I got into bed and finally dozed off. I awoke at seven wondering what progress Trapp had made with the Kruse killings. When I went out on the terrace to get the papers, Milo was out there, slumped in a chaise longue, reading the sports section.

I said, “How ’bout them Dodgers, big fella.” The voice was someone else’s, hoarse and thick.

He lowered the paper, looked at me, then out over the glen. “What army camped in your mouth?”

I shrugged.

He inhaled deeply, still taking in the view. “Ah, the good life. I fed your fish- could swear that big black-and-gold one’s growing teeth.”

“I’ve been training him on shark chum.
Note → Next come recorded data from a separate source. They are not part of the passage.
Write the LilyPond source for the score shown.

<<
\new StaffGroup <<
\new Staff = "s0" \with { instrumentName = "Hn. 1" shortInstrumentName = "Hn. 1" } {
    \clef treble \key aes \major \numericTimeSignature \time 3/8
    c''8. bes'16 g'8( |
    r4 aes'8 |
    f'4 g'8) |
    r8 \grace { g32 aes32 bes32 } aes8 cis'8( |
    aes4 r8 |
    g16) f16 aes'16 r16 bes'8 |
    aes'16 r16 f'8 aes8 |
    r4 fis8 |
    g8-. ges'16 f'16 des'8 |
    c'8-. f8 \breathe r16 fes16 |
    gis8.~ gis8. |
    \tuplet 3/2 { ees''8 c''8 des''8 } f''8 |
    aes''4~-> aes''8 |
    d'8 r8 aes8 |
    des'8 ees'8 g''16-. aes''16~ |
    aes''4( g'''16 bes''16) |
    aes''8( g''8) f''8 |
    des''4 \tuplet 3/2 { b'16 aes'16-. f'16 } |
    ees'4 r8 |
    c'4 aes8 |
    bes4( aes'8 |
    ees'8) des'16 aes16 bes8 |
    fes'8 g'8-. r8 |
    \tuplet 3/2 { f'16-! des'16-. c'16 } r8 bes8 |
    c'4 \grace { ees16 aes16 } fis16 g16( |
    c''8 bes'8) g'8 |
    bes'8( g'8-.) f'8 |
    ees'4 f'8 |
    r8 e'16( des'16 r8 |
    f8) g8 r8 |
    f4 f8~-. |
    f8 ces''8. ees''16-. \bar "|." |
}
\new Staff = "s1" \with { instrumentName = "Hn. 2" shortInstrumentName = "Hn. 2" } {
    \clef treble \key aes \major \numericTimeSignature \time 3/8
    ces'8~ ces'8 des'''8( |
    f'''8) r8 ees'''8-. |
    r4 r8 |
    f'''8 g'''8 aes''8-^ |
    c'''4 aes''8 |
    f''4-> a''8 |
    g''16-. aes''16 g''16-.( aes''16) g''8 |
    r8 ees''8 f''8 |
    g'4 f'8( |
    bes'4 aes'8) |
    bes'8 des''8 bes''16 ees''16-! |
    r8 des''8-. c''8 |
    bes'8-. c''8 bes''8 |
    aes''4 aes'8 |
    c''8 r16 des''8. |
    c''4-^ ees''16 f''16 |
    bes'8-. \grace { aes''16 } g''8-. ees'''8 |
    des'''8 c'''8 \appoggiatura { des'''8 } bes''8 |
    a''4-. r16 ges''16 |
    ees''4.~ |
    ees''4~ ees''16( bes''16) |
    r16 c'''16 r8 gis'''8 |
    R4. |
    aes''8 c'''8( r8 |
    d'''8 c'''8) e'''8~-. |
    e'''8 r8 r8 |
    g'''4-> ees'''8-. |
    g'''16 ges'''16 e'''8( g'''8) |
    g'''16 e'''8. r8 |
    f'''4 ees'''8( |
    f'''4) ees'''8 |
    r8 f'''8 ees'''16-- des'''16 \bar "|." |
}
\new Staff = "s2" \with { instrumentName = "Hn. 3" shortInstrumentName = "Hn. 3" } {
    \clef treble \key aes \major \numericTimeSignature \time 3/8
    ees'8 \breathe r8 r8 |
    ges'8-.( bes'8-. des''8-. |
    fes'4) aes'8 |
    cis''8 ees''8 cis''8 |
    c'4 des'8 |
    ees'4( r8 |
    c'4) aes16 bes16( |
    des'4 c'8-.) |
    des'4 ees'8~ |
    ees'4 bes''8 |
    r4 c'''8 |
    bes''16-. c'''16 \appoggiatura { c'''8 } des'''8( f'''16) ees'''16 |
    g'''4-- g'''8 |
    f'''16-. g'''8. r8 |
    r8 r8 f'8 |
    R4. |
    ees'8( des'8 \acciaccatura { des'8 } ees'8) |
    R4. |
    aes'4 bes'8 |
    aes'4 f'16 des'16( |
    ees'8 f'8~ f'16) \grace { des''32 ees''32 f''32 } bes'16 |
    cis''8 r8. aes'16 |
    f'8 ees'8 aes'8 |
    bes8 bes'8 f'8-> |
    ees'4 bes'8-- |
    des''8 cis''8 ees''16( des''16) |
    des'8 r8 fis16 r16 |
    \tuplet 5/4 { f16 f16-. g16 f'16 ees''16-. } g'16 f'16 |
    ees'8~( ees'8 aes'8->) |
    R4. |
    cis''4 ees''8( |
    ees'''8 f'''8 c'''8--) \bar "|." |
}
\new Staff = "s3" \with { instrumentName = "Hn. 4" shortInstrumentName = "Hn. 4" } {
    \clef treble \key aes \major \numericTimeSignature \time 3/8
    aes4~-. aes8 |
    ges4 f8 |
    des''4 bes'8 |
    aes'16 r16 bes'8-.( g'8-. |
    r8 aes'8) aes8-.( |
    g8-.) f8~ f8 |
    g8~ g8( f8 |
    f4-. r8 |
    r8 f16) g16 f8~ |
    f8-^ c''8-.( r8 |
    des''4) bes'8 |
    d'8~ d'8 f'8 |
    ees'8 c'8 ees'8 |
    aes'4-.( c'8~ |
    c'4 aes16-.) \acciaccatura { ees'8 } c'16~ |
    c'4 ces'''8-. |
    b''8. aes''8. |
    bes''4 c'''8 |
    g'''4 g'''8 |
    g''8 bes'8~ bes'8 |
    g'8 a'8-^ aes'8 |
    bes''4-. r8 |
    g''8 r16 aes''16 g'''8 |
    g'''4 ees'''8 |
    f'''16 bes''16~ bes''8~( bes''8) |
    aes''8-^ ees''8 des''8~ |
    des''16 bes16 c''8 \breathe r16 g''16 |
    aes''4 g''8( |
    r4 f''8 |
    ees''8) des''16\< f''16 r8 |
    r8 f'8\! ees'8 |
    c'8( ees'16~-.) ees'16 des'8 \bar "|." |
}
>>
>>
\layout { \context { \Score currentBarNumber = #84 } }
How’s life on the night watch?”

“Peachy.” He stood and stretched. “Who told you?”

“Rick. I called you last night, woke him up. Sounds like Trapp’s back on the warpath.”

He grunted. We went into the house. He fixed himself a bowl of Cheerios and milk, stood at the counter and spooned the cereal down nonstop before pausing to catch his breath.

“Hand me a napkin. Yeah, it’s a regular funfest working the twilight zone. Paperwork on the cases that the guys from P.M. conveniently neglect to finish processing, lots of DUI’s and overdoses. Toward the end of shift, most of the calls are bullshit, everyone talking and moving real slow- bad guys and good guys. Like the whole damned city’s on Quaaludes. I caught two DB’s, both of which turned out to be accidentals. But at least I get to check out some heterosexual corpses.” He smiled. “We all rot the same.”

He went to the refrigerator, took out a container of orange juice, poured a glass for me and kept the carton for himself.

I said, “To what do I owe the pleasure?”

“Show-and-tell time. I was driving back home, listening to the scanner, when something interesting popped up on Beverly Hills’ frequency- burglary call on North Crescent Drive.”

He recited the address.

“The Fontaines’ house,” I said.

“Green Mansions, itself. I detoured to get a look-see. Guess who the detective turned out to be? Our old buddy Dickie Cash- guess he hasn’t sold his screenplay yet. I spun him some yarn about it maybe being related to a hot-prowl homicide out in Brentwood, and got the basic details: Break-in occurred sometime during the early morning hours. Sophisticated job- there was a high-tech security system but the right wires were cut and the alarm company never picked up a tweet. Only reason anyone caught on was that a neighbor spotted an open door out to the rear alley early this morning- our little friend playing Chames Bond, no doubt. Cash let me inside the house. Real good taste, those two- master bedroom has a mural of big, pink, drooling lips. The inventory of missing items is fairly typical for that neighborhood- some porcelain and silver, couple of wide-screen TVs, stereo equipment. But plenty of really expensive stuff left behind: three more TVs, jewelry, furs, better silver, all easy to fence. Not much of a haul after all that wire-cutting. Dickie was intrigued but not inclined to do much about it in view of absentee victims, the fact that they weren’t courteous enough to leave a forwarding with his department.”

“What about the basement museum?”

He ran his hand over his face. “Dickie doesn’t know about any museum, and guilty as it made me feel, I didn’t educate him. He did show me the elevator but there was no key or the access code to operate it- not listed with the alarm company either. But if they ever do get down there, ten to one the place will look like Pompeii after the big lava party.”